[Saved data entries]
• • •
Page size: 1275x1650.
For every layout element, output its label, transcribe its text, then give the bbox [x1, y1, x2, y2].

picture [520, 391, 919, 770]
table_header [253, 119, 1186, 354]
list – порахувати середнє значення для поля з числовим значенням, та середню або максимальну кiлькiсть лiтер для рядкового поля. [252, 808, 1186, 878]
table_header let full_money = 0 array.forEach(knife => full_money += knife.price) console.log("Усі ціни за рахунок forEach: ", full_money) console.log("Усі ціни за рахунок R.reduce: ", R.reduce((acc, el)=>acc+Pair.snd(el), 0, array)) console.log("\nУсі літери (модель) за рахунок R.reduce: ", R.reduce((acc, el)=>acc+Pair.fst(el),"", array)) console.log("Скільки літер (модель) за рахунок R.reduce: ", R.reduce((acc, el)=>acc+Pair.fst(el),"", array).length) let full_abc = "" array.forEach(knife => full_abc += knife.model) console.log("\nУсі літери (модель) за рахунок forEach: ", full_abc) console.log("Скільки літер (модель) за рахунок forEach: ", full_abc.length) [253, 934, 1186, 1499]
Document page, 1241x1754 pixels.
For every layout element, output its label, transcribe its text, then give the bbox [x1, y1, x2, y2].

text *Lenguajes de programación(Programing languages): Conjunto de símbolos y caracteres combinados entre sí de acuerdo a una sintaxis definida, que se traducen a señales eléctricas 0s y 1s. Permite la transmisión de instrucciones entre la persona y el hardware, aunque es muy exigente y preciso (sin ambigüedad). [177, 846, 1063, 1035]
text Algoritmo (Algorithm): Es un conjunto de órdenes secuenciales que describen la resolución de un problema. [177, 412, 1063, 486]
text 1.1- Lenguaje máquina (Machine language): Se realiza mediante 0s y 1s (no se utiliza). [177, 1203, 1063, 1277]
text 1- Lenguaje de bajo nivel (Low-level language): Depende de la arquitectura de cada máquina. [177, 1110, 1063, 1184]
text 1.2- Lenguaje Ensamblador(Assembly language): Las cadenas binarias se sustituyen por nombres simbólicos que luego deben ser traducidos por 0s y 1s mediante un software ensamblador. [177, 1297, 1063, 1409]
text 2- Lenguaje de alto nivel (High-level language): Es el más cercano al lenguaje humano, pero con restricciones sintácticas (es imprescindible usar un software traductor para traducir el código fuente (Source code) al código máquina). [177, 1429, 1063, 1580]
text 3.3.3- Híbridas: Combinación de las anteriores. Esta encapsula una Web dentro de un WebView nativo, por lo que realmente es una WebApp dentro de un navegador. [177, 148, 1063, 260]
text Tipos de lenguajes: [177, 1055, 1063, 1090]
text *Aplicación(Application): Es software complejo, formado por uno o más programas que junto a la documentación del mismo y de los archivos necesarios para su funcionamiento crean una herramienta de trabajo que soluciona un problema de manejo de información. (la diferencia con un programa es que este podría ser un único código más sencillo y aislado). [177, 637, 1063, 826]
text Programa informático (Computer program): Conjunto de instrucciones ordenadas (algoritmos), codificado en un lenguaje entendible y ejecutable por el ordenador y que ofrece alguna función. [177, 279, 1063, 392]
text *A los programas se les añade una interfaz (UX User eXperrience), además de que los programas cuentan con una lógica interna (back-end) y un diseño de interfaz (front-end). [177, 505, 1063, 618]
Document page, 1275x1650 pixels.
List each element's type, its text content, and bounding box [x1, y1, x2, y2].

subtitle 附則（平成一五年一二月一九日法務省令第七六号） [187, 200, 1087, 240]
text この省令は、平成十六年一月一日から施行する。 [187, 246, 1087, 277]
• • •
■ Description of the task
When the word "instrucciones" shows up in a line of the entries, pull that line out.

■ Answer space
text *Lenguajes de programación(Programing languages): Conjunto de símbolos y caracteres combinados entre sí de acuerdo a una sintaxis definida, que se traducen a señales eléctricas 0s y 1s. Permite la transmisión de instrucciones entre la persona y el hardware, aunque es muy exigente y preciso (sin ambigüedad). [177, 846, 1063, 1035]
text Programa informático (Computer program): Conjunto de instrucciones ordenadas (algoritmos), codificado en un lenguaje entendible y ejecutable por el ordenador y que ofrece alguna función. [177, 279, 1063, 392]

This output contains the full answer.